*** Available data ***

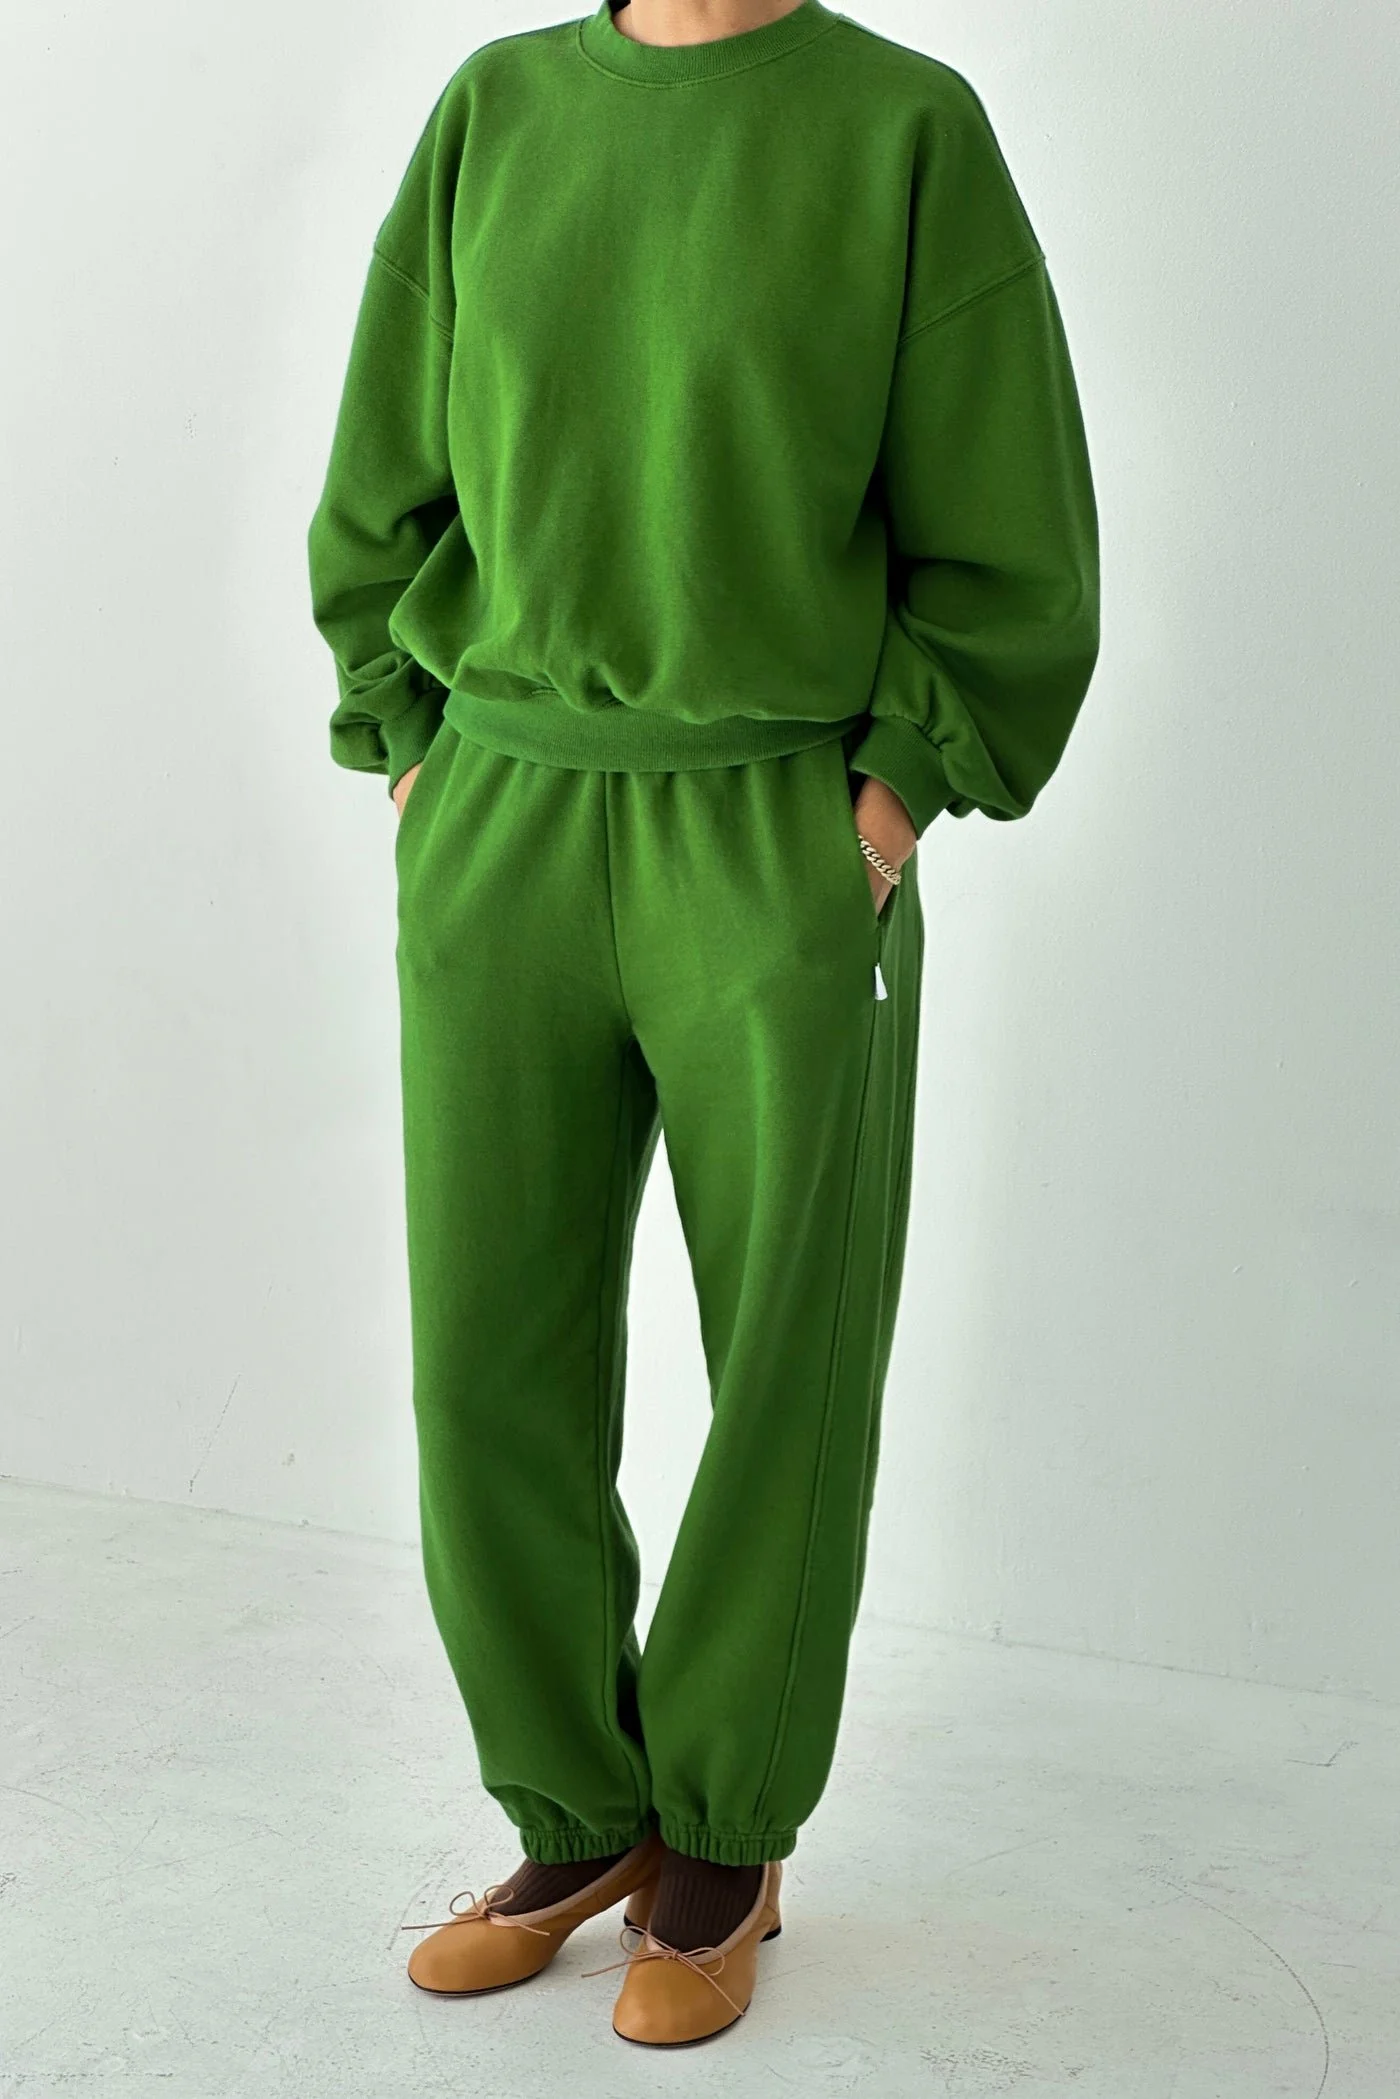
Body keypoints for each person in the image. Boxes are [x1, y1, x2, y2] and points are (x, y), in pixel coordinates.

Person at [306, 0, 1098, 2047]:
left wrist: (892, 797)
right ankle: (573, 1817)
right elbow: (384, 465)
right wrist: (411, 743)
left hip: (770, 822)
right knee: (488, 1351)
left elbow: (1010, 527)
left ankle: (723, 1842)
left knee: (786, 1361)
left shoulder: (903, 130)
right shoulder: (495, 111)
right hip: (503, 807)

***
*** Available data ***

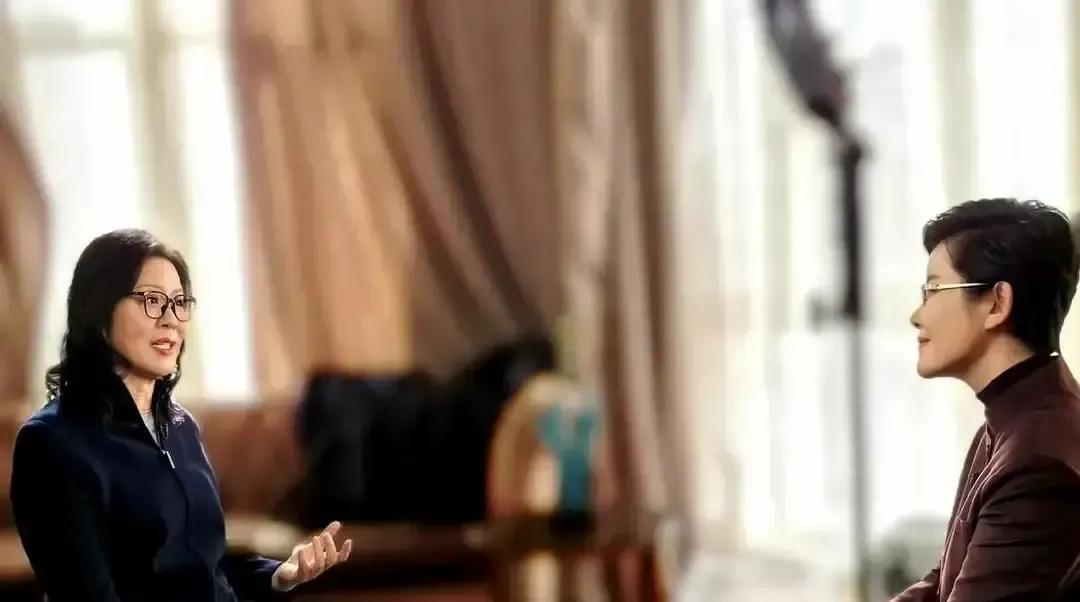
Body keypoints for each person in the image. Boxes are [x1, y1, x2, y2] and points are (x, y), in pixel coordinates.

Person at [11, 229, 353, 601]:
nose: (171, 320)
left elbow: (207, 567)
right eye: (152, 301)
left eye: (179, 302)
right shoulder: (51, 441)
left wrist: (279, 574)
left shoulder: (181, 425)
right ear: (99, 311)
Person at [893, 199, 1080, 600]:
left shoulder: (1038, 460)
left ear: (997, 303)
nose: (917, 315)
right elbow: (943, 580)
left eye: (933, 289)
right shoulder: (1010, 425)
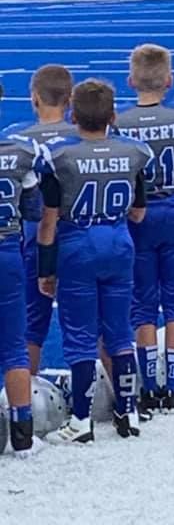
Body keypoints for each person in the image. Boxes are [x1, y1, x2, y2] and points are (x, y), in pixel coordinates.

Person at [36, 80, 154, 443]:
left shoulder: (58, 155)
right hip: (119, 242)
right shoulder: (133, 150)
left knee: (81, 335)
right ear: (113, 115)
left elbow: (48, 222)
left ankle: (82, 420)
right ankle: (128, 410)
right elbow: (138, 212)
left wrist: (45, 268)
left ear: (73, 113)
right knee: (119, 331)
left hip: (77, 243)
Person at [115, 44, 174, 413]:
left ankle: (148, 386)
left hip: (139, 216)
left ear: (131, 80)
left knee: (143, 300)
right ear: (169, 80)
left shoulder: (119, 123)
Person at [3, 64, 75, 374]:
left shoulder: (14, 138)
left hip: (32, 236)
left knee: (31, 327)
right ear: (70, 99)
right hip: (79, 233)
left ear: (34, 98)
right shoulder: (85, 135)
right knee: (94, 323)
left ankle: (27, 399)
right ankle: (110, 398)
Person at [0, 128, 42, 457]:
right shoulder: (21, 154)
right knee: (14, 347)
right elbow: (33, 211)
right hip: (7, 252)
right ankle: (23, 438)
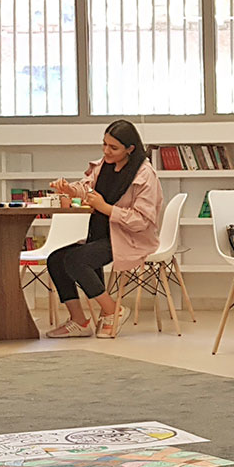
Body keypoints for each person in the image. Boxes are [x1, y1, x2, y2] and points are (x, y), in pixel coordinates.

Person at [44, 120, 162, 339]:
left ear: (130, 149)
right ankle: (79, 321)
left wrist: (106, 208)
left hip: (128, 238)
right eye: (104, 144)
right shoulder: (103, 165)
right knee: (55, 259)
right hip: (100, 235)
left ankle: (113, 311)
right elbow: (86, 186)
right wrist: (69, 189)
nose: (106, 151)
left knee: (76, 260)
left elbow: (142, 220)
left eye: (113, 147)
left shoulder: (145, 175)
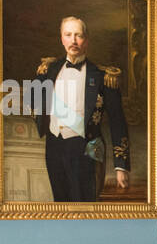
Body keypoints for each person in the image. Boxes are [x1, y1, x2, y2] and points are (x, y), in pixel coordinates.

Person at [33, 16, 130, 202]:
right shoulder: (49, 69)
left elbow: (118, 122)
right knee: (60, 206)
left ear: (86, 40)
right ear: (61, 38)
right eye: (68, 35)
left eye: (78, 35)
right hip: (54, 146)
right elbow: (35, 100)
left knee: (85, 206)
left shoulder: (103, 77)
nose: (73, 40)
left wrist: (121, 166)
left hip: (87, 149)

***

**Work required**
Above are records; write out the lines from the one with "left hip: (32, 236)" down to the one with "left shoulder: (145, 175)", exactly, leaving the pictures out.

**Exercise answer**
left hip: (32, 236)
left knee: (31, 327)
right ear: (70, 99)
right hip: (79, 233)
left ear: (34, 98)
right shoulder: (85, 135)
right knee: (94, 323)
left ankle: (27, 399)
right ankle: (110, 398)
Person at [0, 128, 42, 457]:
right shoulder: (21, 154)
right knee: (14, 347)
right elbow: (33, 211)
right hip: (7, 252)
right ankle: (23, 438)
Body keypoints for each person in the image. Boxes are [x1, y1, x2, y2] and points are (x, y), in pixel coordinates.

Person at [44, 120, 162, 339]:
left ear: (130, 149)
right ankle: (79, 321)
left wrist: (106, 208)
left hip: (128, 238)
right eye: (104, 144)
right shoulder: (103, 165)
right knee: (55, 259)
right hip: (100, 235)
left ankle: (113, 311)
right elbow: (86, 186)
right wrist: (69, 189)
nose: (106, 151)
left knee: (76, 260)
left elbow: (142, 220)
left eye: (113, 147)
left shoulder: (145, 175)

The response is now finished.